**Provided information:**
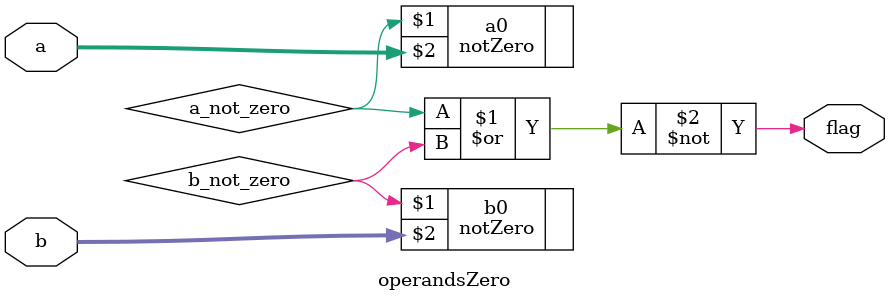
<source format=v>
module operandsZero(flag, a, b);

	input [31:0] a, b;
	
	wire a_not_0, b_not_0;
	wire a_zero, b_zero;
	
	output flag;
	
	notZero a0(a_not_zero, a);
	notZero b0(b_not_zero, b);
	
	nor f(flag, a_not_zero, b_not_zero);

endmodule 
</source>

...

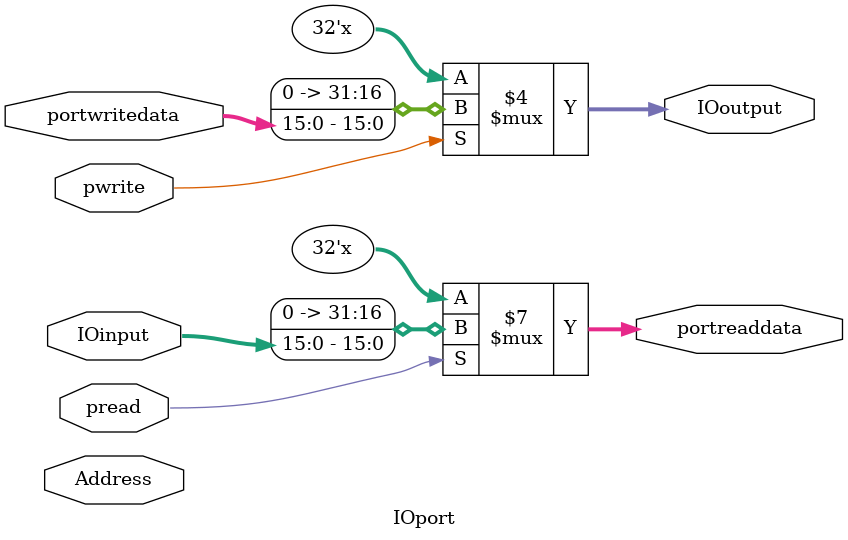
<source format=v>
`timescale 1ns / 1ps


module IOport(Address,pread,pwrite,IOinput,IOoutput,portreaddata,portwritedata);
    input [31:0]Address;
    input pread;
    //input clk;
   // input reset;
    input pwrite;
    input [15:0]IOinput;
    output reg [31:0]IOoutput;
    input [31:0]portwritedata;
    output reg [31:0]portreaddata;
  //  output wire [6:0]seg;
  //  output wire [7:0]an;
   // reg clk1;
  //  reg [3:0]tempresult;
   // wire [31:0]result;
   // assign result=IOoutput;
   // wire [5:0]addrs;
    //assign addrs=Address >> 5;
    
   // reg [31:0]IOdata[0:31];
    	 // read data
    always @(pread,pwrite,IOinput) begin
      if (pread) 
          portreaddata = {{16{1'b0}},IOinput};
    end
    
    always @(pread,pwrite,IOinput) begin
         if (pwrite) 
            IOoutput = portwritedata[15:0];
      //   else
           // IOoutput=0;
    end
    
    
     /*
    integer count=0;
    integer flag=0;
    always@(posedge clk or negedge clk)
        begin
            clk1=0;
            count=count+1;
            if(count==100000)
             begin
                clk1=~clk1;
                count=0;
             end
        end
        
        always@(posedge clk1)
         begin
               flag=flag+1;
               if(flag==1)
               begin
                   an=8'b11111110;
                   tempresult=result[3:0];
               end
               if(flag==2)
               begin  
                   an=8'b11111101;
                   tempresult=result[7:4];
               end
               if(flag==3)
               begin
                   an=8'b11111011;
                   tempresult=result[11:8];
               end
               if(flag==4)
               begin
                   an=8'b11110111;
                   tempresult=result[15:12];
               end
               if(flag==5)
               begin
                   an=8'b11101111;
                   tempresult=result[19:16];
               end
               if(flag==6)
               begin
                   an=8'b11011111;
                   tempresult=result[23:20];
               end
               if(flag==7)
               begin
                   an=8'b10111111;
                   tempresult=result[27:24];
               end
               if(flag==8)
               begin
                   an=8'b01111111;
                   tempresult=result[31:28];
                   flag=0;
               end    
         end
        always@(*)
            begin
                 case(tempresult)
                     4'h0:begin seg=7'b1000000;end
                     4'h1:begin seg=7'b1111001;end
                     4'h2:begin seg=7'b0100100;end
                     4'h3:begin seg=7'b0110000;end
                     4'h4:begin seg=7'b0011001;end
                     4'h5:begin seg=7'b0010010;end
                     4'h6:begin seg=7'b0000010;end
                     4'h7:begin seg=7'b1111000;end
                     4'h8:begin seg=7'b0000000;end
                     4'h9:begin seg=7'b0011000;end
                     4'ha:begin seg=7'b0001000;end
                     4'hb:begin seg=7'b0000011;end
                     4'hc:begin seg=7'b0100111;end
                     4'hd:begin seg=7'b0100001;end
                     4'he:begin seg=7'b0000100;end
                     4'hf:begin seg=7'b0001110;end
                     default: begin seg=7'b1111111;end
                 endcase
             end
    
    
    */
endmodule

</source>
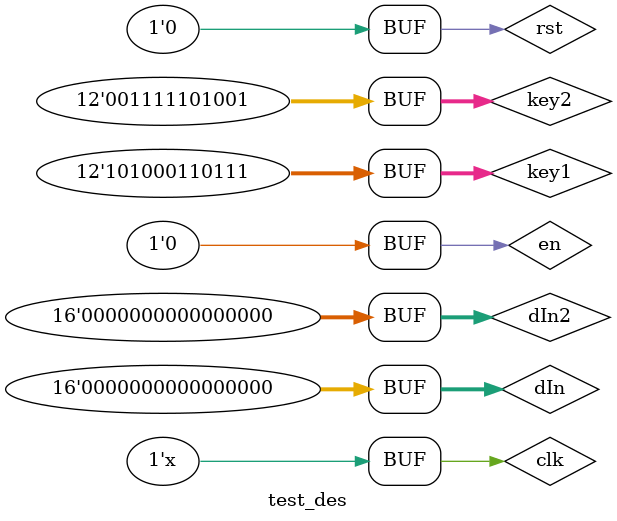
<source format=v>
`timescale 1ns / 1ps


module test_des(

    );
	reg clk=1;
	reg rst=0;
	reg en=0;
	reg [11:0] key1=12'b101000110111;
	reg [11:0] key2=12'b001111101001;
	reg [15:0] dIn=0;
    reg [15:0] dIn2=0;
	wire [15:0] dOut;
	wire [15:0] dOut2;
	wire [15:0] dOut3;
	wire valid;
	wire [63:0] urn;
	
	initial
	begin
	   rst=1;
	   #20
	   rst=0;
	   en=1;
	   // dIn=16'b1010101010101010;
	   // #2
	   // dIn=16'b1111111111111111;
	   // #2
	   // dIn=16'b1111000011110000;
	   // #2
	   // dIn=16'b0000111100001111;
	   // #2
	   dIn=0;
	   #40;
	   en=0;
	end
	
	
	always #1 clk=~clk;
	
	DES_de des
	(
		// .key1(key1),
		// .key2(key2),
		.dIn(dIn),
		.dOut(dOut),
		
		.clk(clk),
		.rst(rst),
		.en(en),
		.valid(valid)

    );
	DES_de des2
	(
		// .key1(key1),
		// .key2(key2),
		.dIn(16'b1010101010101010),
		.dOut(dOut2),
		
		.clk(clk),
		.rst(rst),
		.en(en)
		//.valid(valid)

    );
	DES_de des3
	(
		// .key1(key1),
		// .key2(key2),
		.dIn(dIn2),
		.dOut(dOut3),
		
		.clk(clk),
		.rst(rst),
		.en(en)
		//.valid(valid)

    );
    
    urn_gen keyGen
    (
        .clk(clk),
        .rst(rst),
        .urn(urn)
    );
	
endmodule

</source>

---

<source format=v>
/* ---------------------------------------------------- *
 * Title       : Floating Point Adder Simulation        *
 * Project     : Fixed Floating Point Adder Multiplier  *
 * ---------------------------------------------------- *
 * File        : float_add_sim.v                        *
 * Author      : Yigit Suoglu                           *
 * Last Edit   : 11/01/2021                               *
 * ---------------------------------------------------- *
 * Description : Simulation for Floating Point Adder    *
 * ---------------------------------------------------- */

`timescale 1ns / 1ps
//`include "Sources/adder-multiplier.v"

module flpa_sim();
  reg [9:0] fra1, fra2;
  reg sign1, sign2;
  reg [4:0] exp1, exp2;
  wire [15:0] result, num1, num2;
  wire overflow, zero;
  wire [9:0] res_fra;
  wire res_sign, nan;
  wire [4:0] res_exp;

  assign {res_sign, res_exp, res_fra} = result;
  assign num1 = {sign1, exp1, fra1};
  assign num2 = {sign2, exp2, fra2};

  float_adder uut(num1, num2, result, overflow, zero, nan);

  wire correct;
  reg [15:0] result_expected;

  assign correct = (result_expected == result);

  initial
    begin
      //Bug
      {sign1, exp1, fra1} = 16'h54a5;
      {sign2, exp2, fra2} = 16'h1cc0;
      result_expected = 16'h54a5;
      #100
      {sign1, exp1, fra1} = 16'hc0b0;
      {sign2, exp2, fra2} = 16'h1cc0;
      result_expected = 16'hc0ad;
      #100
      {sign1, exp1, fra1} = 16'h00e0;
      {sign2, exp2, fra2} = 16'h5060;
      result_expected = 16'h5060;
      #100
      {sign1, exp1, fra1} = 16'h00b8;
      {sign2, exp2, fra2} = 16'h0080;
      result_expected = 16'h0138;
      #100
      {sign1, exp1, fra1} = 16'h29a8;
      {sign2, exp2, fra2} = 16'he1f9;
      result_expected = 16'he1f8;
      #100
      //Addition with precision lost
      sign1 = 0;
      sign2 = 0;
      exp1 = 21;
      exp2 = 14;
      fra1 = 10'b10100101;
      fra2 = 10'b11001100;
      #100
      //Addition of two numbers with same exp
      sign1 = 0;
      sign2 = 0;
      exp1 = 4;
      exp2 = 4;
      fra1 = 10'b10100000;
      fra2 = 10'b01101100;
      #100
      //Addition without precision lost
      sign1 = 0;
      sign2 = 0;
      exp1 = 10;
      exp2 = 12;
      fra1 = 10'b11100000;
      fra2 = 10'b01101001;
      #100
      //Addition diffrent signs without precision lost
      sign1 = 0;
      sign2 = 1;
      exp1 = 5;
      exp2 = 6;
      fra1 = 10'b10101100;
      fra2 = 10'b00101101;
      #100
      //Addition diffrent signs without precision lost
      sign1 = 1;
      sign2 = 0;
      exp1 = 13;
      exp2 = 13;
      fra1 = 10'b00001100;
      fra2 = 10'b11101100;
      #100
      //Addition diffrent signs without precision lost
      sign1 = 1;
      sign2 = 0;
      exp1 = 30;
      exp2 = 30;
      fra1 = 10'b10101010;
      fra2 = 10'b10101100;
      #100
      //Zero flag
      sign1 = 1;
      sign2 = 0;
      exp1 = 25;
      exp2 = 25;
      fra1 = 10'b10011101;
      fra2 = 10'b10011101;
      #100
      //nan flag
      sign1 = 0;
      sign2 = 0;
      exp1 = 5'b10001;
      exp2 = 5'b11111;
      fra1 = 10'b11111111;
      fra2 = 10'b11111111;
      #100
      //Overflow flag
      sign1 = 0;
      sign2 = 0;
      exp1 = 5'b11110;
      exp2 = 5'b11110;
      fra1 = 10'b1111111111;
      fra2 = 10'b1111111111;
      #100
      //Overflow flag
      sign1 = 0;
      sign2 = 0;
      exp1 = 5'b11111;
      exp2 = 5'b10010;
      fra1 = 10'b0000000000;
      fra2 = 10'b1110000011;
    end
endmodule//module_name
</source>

**Task requirements:** Filter the entries down to the lines with the word "pread" in them.

**Reply to the exercise:**
module IOport(Address,pread,pwrite,IOinput,IOoutput,portreaddata,portwritedata);
    input pread;
    always @(pread,pwrite,IOinput) begin
      if (pread) 
    always @(pread,pwrite,IOinput) begin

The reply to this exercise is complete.